** Opening Data records block **

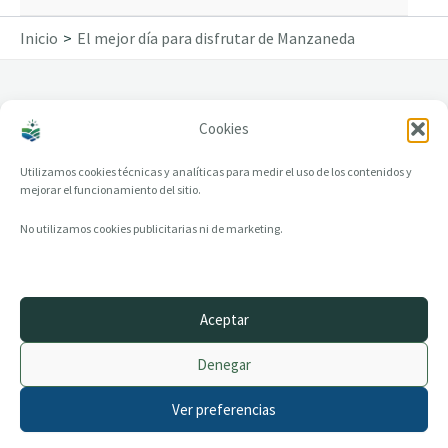
Inicio
El mejor día para disfrutar de Manzaneda
Cookies
El mejor día para disfrutar de Manzaneda
Utilizamos cookies técnicas y analíticas para medir el uso de los contenidos y
mejorar el funcionamiento del sitio.
No utilizamos cookies publicitarias ni de marketing.
Aceptar
© 2014–2026 creandotuprovincia.es · Todos los derechos reservados
Denegar
Aviso legal
Política de Privacidad
Ver preferencias
Política de Cookies
Archivo histórico
Contacto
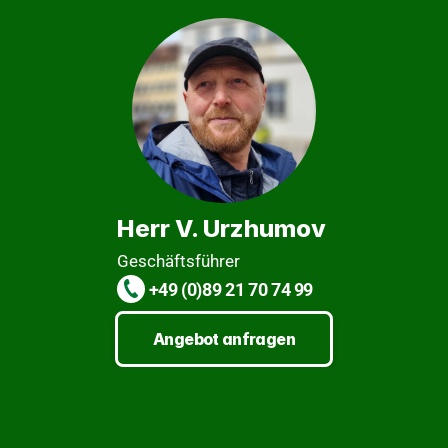
Herr V. Urzhumov
Geschäftsführer
 +49 (0)89 21 70 74 99
Angebot anfragen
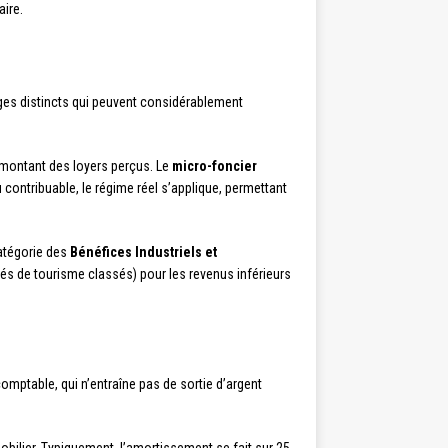
aire.
ages distincts qui peuvent considérablement
 montant des loyers perçus. Le
micro-foncier
 contribuable, le régime réel s’applique, permettant
atégorie des
Bénéfices Industriels et
és de tourisme classés) pour les revenus inférieurs
comptable, qui n’entraîne pas de sortie d’argent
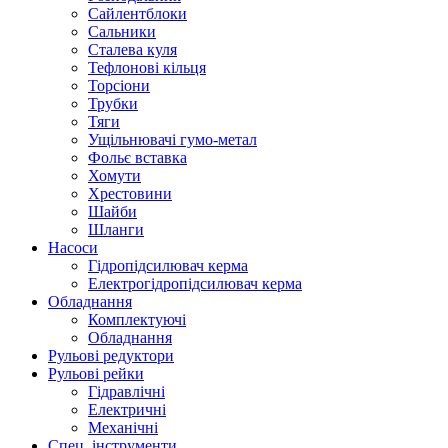
Сайлентблоки
Сальники
Сталева куля
Тефлонові кільця
Торсіони
Трубки
Тяги
Ущільнювачі гумо-метал
Фольє вставка
Хомути
Хрестовини
Шайби
Шланги
Насоси
Гідропідсилювач керма
Електрогідропідсилювач керма
Обладнання
Комплектуючі
Обладнання
Рульові редуктори
Рульові рейки
Гідравлічні
Електричні
Механічні
Спец. інструменти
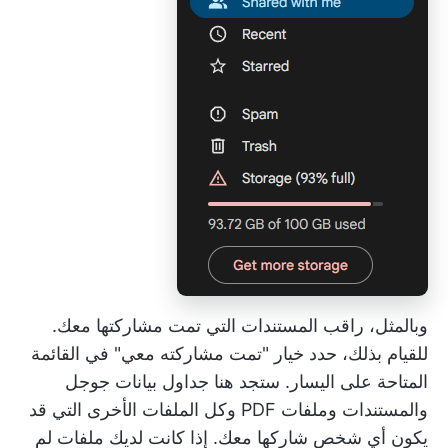
وبالمثل، راقب المستندات التي تمت مشاركتها معك.
للقيام بذلك، حدد خيار "تمت مشاركته معي" في القائمة
المتاحة على اليسار. ستجد هنا جداول بيانات جوجل
والمستندات وملفات PDF وكل الملفات الأخرى التي قد
يكون أي شخص شاركها معك. إذا كانت لديك ملفات لم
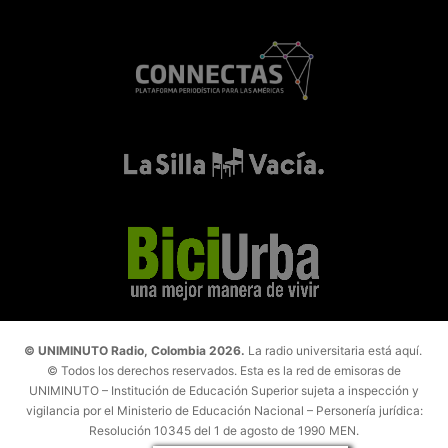
© UNIMINUTO Radio, Colombia 2026.
La radio universitaria está aquí.
© Todos los derechos reservados. Esta es la red de emisoras de
UNIMINUTO – Institución de Educación Superior sujeta a inspección y
vigilancia por el Ministerio de Educación Nacional – Personería jurídica:
Resolución 10345 del 1 de agosto de 1990 MEN.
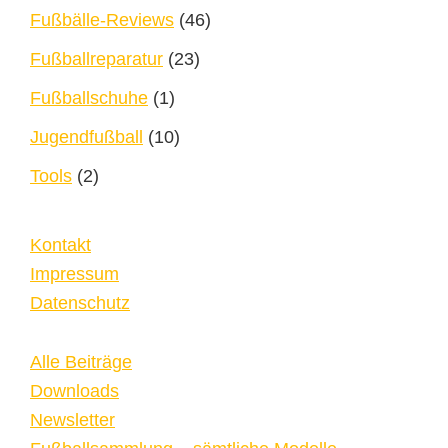
Fußbälle-Reviews
(46)
Fußballreparatur
(23)
Fußballschuhe
(1)
Jugendfußball
(10)
Tools
(2)
Kontakt
Impressum
Datenschutz
Alle Beiträge
Downloads
Newsletter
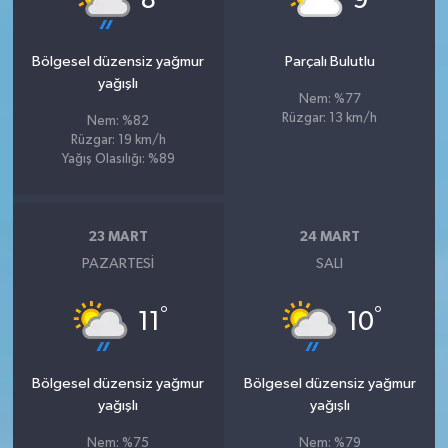
8
9
Bölgesel düzensiz yağmur
Parçalı Bulutlu
yağışlı
Nem: %77
Rüzgar: 13 km/h
Nem: %82
Rüzgar: 19 km/h
Yağış Olasılığı: %89
23 MART
24 MART
PAZARTESI
SALI
°
°
11
10
Bölgesel düzensiz yağmur
Bölgesel düzensiz yağmur
yağışlı
yağışlı
Nem: %75
Nem: %79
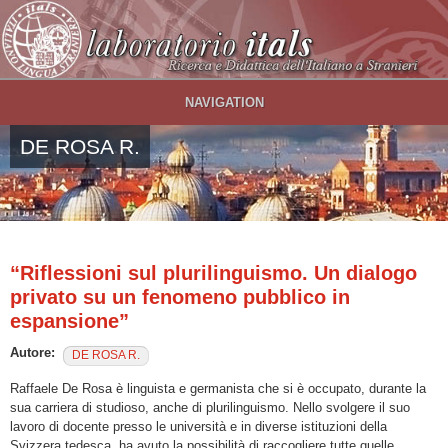
Salta al contenuto principale
NAVIGATION
DE ROSA R.
“Riflessioni sul plurilinguismo. Un dialogo
privato su un fenomeno pubblico in
espansione”
Autore:
DE ROSA R.
Raffaele De Rosa è linguista e germanista che si è occupato, durante la
sua carriera di studioso, anche di plurilinguismo. Nello svolgere il suo
lavoro di docente presso le università e in diverse istituzioni della
Svizzera tedesca, ha avuto la possibilità di raccogliere tutte quelle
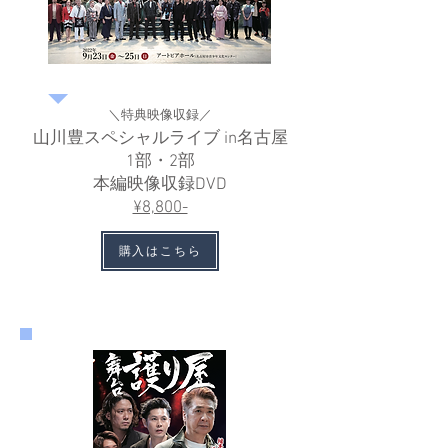
＼特典映像収録／
山川豊スペシャルライブ in名古屋
1部・2部
本編映像収録DVD
​¥8,800-
購入はこちら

** Closing Data records block **

### [Task directions]
Using the material above, transcribe exactly the lines from the one holding "Гідравлічні" to the one holding "Jugendfußball", both ends kept. Do not carry over any pictures.

### [Answer to this task]
Гідравлічні
Електричні
Механічні
Спец. інструменти
وبالمثل، راقب المستندات التي تمت مشاركتها معك.
للقيام بذلك، حدد خيار "تمت مشاركته معي" في القائمة
المتاحة على اليسار. ستجد هنا جداول بيانات جوجل
والمستندات وملفات PDF وكل الملفات الأخرى التي قد
يكون أي شخص شاركها معك. إذا كانت لديك ملفات لم
© UNIMINUTO Radio, Colombia 2026.
La radio universitaria está aquí.
© Todos los derechos reservados. Esta es la red de emisoras de
UNIMINUTO – Institución de Educación Superior sujeta a inspección y
vigilancia por el Ministerio de Educación Nacional – Personería jurídica:
Resolución 10345 del 1 de agosto de 1990 MEN.
Fußbälle-Reviews
(46)
Fußballreparatur
(23)
Fußballschuhe
(1)
Jugendfußball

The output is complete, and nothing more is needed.